This one hits hard. In spurts, like the others. Sometimes when I expect them. Mostly when I don’t. But they’re hard. There’s the time of the first orchestra concert of the year held in the cafeteria because rules said they couldn’t use the auditorium. The original plan was for them to play in the amphitheater, but a football game was scheduled at the same time. As usual, sports win. Not all students were able to make rehearsals, so attendance was sparse, but on they played. It’s hard not to think about “how it used to be.” The tears come in the car driving back home in the dark.

One of the first concerts back in the auditorium was postponed twice. Once because of dreadful rules. Again. The second time because of the Great Texas Freeze. They did make it back, but low audience attendance (more rules) felt odd and no one congregated in the lobby afterward. I wondered if this would be the last performance.

It’s hard not to get choked up at the “Countdown to Graduation” drive through celebration to pick up the senior t-shirt and goodies. This is is not what’s expected of senior year experiences. Poor kids. We didn’t attend the drive through parade last weekend sending everyone off from locked-out of school virtual learning, into the big, beautiful—or is it cruel—world in the best way possible to commemorate the end of the first 12 years of education. No tears shed on that one.

Maybe I’m getting better at rolling with change, but it’s hard not to be selfish with this milestone. Two more weeks. It’ll be okay. I think I’m fine now. Until the last orchestra concert. This is the last time I’ll drive to the auditorium. Rules required tickets, but all available spaces “sold out.” I prepared myself, but forgot to bring tissue. A mask makes a good alternative.

I decide not to take video of this last performance. It’s getting recorded. I relax and enjoy the concert. Then my kid takes the stage and they play a piece he composed. And I cry, swallowing the little noises that come with overwhelming moments of life. This is what it’s like to birth a teen into adulthood.

Giftology 101

On Friday, my husband “retired” from his full-time job. The plan was to decorate the dining room, bake a coconut cake, and set up a golf outing with his friends. That was the plan. Plans don’t work well for me. Somehow, the day slipped away.

I reminded him to let me know when he would leave the office. 3:00. With traffic, that meant I’d have plenty of time to have everything ready by 4:00, even with a scheduled kid pick up from school. If he left the office at 3:00, I figured he’d be home by 4:00 at the earliest, 5:30 at the latest. I went about my day. Noon came and went and by 1:00, I get a message: “I’m on my way! They took me to lunch and said for me to go home afterward.”

Screech! Change of plans. No homemade coconut cake. Rush to the grocery store. Order balloons. Choose a cake from there. Pick out a card. No time for getting a tee time arranged with so many different possible dates and schedules. We’ll order take-out for dinner. Forget the decorated dining table. The house was still a mess.

* [DATA PROVIDED]:

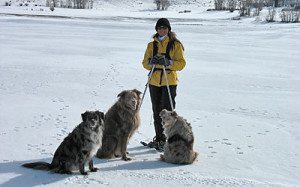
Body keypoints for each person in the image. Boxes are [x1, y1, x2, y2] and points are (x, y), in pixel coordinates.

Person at [142, 18, 186, 150]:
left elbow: (181, 63)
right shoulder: (152, 45)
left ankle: (169, 139)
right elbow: (145, 64)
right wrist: (152, 61)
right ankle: (159, 138)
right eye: (160, 28)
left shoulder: (175, 45)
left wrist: (169, 63)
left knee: (168, 111)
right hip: (154, 81)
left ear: (168, 29)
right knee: (157, 111)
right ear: (156, 30)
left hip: (169, 81)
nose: (162, 30)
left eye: (164, 28)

* [WORK REQUEST]:
In the given text, what did the original plan for the husband's retirement day include? List each planned item. Answer using only the text.

* [ANSWER FOR THE TASK]:
- Decorate the dining room
- Bake a coconut cake
- Set up a golf outing with his friends